We'll have to agree to disagree about this. You're phrasing it as "rooting for the demise" of non-power schools, but what I see is indifference. Believe me: the average sports fan in the State of Michigan will absolutely let EMU/CMU/WMU wallow in obscurity if it means more national championships for Michigan in football and Michigan State in basketball. They already know that the MAC schools won't ever compete with the Big Ten schools (and people in the South know that C-USA will never compete with the SEC and ACC schools), so it's doubtful that they'd see any purpose of taxing their own home public universities where that money is going to be spent in Washington as opposed to Ann Arbor or East Lansing.

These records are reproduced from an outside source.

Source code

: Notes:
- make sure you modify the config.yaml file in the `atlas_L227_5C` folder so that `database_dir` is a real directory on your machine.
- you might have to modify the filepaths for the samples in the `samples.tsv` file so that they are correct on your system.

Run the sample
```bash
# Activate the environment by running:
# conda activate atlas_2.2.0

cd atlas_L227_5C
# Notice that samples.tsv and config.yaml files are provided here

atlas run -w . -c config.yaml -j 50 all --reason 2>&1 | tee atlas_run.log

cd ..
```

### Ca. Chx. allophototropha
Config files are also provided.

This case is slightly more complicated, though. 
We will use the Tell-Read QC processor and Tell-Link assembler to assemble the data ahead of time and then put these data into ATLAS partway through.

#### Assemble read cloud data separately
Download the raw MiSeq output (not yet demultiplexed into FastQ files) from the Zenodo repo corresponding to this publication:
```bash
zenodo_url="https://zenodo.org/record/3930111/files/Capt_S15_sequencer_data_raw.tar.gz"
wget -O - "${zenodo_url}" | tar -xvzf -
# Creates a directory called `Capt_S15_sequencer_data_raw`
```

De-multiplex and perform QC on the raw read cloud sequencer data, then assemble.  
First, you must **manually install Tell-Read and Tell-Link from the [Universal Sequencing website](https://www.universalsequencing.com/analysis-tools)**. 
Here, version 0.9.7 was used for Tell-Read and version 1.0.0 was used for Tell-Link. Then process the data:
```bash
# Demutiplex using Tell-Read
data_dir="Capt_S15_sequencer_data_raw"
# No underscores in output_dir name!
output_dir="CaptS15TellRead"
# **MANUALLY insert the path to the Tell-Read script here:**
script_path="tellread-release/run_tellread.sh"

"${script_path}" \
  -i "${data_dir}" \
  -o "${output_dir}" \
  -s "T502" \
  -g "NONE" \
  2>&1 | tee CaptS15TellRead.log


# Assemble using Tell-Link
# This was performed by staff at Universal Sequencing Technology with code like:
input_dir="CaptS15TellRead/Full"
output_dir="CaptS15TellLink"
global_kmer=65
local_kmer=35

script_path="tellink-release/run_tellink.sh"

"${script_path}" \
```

This leads to the other point: it's not as if though taxing the Alabamas of the world suddenly means that money gets shifted from Bama to UAB. If that were the case, then there *might* be some populist support for government taxation of university athletic departments, but that is clearly NOT what would happen. Instead, that money is getting shifted from Bama to those "evil tax and spend liberals that keep infringing upon states' rights" in Washington, DC. Outside of the Northeast (which generally doesn't care about college sports except for certain pockets), I'm not seeing any viable political support for that position. I think you greatly overestimating politicians' aptitude to allow for a single penny of taxes assessed upon state institutions so that it can get transferred out of their own home states to Washington, regardless of whether we're talking about public university sports or, even better, university-run medical centers that actually generate way more revenue than even the largest athletic departments. (Take a step back and think about that one - how many universities are going to be willing to open *that* Pandora's box regarding medical center revenue? The UABs of the world that don't have big athletic departments but take in hundreds of millions of dollars in medical center revenue that generate immense paper profits aren't exactly going to be in a rush to start distinguishing what are "for profit" ventures at non-profit universities for tax purposes.) At the same time, I think that you're greatly underestimating just how much more popular the power schools are within their home states in every region outside of the Northeast - there's just no comparison. Taking money away from SEC, Big Ten, Pac-12 and Big 12 schools to send it to Washington would certainly be political suicide for any politician from those states.
We're not even getting into the logistical fact that this Congress can't get even widely popular bills passed these days due to partisanship and special interests. Good luck trying to find a filibuster-proof majority (as getting 50% plus 1 vote means nothing in Washington since those types of bills don't get to floor no matter which party is in charge) to support a measure that's going to be inherently unpopular with a group with a LOT more power, influence and passion (the power conferences and their respective home states) versus a group that have a lot fewer supporters with a lot less passion by comparison (the non-power schools in general). The NRA leverages a lot smaller group based on passion alone to shoot down what are otherwise widely popular bills (as the problem is that the popularity is with people that are a lot less passionate about the issue and they don't have any centralized lobbying power... unlike, say, hmmm... the Association of American Universities that the Big Ten kind of thinks is important and a majority of its members are power conference members).
Trying to argue that power conference schools should be taxed is an even worse false hope for non-power schools than the misguided wish for an antitrust lawsuit. Anyone in the non-power realm right now should only concentrate on rising up to meet the new standards that are going to get put into place. If the last two decades of the Bowl Alliance and BCS should have taught anyone anything, it's that outside help isn't coming (and anyone that waits around for outside help is going to get steamrolled into irrelevance).